- Records:
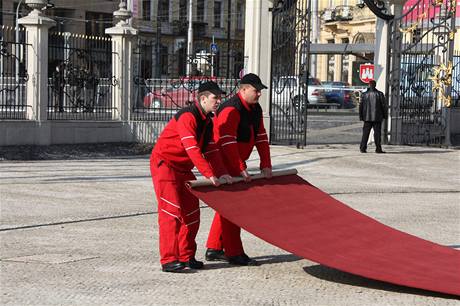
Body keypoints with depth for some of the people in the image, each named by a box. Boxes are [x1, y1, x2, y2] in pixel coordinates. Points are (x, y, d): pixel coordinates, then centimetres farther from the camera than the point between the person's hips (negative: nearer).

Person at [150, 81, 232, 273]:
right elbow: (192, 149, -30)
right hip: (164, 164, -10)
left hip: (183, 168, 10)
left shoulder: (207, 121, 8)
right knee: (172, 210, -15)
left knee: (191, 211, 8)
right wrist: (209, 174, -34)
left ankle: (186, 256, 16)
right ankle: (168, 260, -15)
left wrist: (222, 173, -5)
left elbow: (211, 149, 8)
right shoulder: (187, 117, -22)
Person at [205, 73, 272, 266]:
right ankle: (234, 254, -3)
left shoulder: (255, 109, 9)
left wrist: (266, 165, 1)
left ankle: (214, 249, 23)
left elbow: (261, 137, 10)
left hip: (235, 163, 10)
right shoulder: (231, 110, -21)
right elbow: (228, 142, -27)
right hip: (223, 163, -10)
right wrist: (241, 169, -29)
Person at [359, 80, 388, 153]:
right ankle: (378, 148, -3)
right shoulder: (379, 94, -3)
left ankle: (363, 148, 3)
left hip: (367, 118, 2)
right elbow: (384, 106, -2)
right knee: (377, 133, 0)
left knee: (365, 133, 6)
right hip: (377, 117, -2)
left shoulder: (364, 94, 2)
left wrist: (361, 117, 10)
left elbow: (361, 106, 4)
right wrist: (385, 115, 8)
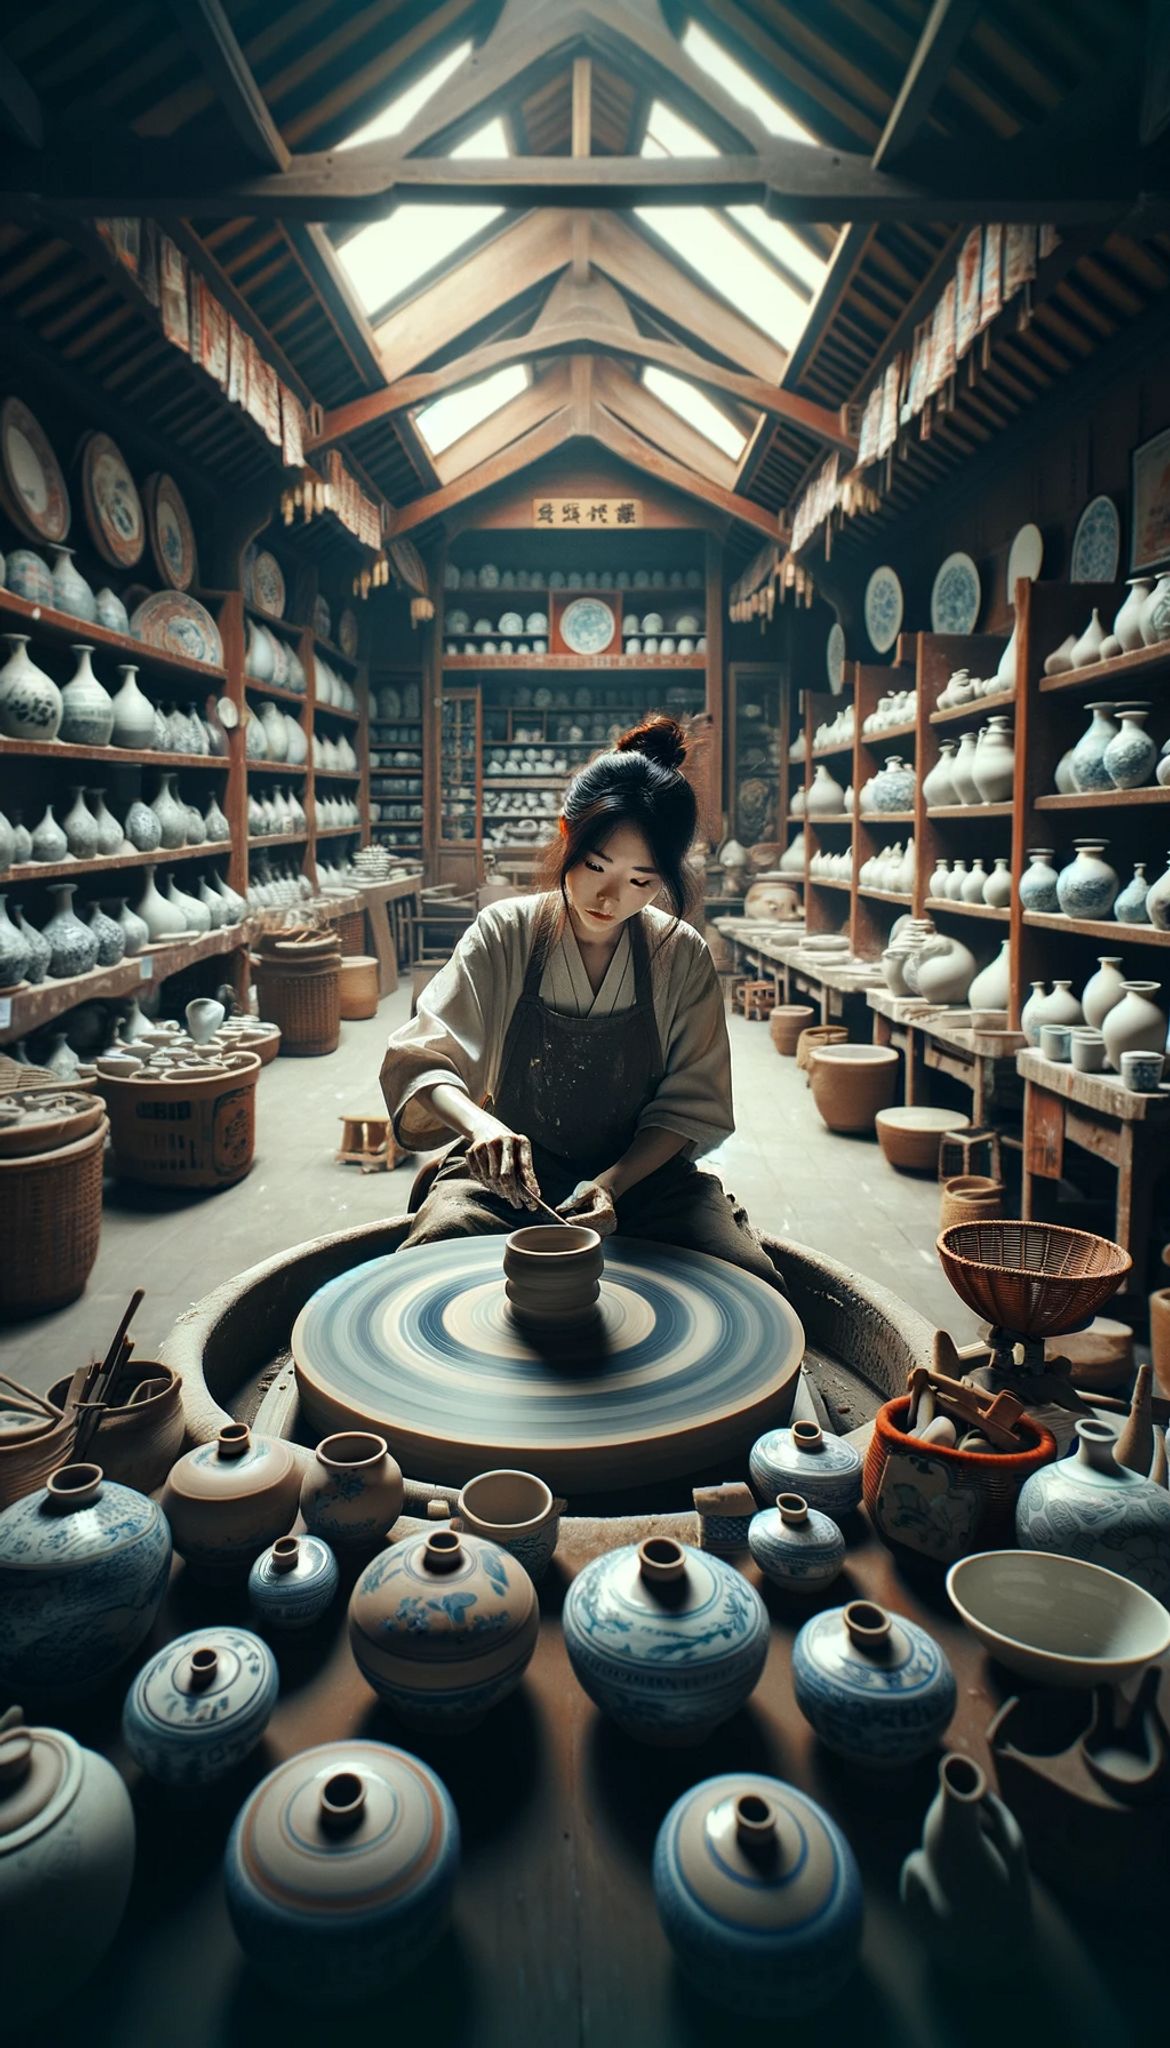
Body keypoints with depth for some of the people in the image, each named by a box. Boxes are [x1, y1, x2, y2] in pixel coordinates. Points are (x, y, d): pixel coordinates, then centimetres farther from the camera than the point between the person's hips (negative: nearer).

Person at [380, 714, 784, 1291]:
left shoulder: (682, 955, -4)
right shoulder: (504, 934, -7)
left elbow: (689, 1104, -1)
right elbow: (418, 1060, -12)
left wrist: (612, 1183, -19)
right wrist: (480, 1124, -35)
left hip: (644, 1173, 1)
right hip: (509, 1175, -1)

* * *

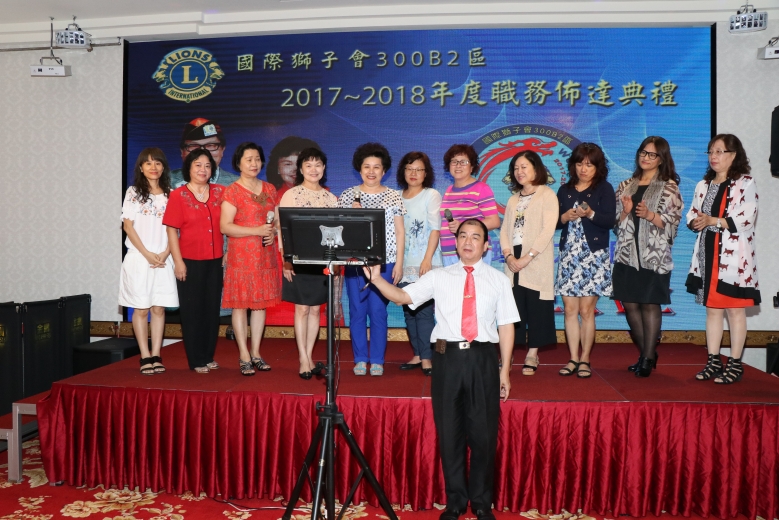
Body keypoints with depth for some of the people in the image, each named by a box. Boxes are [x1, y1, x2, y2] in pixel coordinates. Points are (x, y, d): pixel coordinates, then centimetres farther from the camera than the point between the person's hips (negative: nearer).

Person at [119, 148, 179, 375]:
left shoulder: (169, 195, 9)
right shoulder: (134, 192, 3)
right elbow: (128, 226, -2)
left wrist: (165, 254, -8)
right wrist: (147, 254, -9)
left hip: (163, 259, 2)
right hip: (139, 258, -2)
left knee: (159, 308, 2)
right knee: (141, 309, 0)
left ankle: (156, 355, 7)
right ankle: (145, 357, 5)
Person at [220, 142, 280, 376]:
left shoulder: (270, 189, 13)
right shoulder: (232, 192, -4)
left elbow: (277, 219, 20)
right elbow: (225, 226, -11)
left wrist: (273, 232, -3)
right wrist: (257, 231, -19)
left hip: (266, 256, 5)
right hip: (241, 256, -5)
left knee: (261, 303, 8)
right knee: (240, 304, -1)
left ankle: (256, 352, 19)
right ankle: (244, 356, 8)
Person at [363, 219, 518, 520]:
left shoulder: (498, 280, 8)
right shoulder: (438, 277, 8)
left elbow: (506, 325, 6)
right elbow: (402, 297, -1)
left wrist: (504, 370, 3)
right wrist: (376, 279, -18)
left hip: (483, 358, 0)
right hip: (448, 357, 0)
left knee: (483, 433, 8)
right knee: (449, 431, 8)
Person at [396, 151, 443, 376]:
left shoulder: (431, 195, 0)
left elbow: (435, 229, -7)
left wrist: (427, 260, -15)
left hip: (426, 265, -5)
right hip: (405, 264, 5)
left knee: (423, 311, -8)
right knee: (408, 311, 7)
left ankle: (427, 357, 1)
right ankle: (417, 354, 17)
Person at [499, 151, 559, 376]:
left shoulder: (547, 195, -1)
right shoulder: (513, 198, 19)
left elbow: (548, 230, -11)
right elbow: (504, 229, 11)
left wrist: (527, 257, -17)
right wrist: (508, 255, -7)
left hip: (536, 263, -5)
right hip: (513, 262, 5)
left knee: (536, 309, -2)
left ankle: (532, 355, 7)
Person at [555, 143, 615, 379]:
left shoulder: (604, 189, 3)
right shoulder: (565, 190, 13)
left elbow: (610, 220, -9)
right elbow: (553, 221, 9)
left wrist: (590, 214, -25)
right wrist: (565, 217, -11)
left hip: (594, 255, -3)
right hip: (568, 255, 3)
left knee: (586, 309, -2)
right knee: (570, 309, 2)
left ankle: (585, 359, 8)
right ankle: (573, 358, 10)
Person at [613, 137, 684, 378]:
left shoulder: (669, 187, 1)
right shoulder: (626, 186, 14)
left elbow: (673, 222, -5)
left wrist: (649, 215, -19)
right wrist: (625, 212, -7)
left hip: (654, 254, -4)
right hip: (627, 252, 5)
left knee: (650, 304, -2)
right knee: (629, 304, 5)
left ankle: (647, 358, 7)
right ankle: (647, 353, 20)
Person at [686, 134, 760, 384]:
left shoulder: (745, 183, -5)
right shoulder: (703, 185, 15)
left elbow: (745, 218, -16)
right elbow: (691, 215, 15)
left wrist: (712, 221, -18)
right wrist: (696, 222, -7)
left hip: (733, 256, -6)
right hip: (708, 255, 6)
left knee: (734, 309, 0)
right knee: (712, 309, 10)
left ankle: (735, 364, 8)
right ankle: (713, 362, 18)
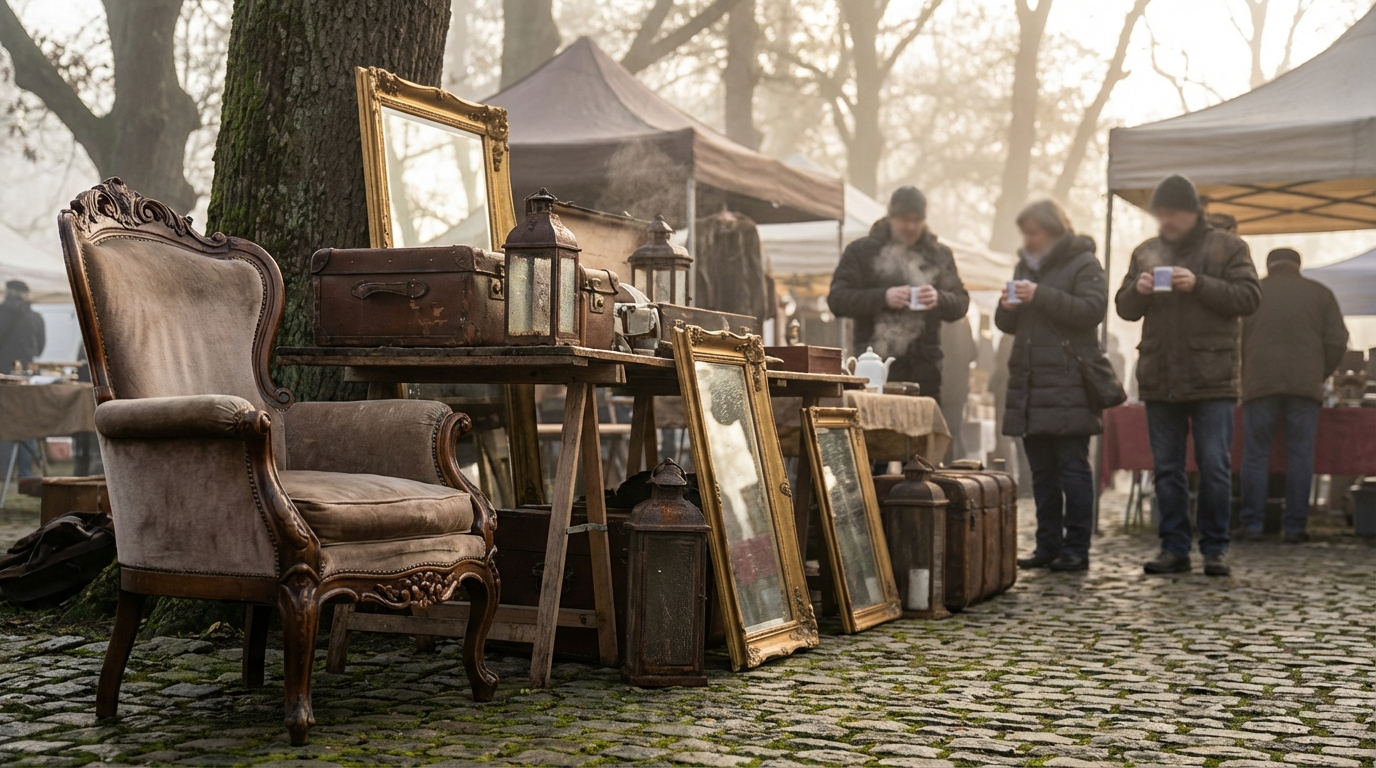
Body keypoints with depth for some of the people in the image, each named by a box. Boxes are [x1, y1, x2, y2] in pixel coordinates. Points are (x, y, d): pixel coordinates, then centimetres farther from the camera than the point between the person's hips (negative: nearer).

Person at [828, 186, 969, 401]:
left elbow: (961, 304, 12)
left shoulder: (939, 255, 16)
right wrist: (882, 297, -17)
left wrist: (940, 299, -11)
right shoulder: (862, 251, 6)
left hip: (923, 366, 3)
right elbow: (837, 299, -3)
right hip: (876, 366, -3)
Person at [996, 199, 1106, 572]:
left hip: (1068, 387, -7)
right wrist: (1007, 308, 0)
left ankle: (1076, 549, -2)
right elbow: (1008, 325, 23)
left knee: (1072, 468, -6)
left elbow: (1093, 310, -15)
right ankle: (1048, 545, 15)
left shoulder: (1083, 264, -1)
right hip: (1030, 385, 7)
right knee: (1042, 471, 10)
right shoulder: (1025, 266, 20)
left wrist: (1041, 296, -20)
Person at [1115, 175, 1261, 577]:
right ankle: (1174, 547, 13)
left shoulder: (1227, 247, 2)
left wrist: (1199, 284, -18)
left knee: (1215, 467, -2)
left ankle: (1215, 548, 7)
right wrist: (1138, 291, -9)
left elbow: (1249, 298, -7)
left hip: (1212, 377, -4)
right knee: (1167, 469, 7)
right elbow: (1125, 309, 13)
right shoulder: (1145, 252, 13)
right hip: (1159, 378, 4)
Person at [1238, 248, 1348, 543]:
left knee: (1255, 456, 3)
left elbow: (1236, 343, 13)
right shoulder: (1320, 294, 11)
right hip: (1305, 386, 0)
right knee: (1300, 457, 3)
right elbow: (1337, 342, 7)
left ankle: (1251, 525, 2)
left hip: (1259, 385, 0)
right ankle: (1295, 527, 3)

---

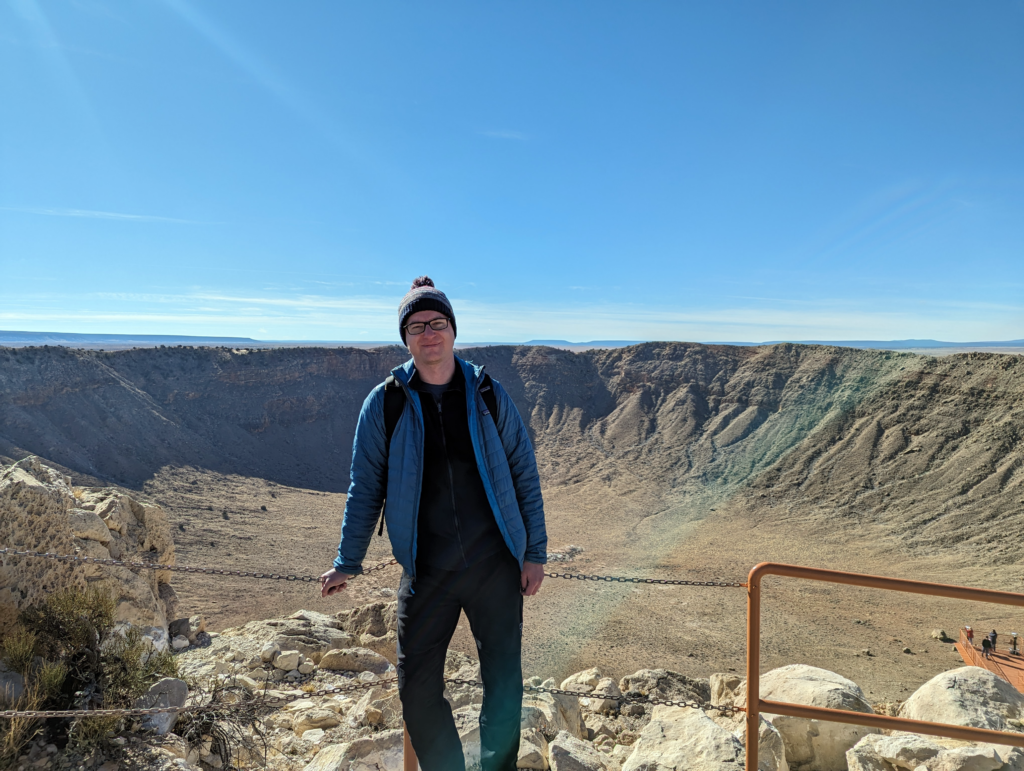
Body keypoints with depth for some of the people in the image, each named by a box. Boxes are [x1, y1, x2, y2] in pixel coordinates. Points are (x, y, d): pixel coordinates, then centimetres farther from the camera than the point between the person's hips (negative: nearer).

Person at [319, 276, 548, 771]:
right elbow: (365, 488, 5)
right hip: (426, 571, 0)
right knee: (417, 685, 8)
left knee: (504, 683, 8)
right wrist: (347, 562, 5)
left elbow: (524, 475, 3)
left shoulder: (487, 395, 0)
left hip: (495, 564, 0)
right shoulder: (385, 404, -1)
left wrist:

- Assignment:
Copy out every row above, from the one containing "left hip: (1212, 377, -4)" down to the one containing "right elbow: (1337, 342, 7)", without changing anything and including both end rows.

- Answer for this exercise:
left hip: (1212, 377, -4)
right knee: (1167, 469, 7)
right elbow: (1125, 309, 13)
right shoulder: (1145, 252, 13)
right hip: (1159, 378, 4)
Person at [1238, 248, 1348, 543]:
left knee: (1255, 456, 3)
left elbow: (1236, 343, 13)
right shoulder: (1320, 294, 11)
right hip: (1305, 386, 0)
right knee: (1300, 457, 3)
right elbow: (1337, 342, 7)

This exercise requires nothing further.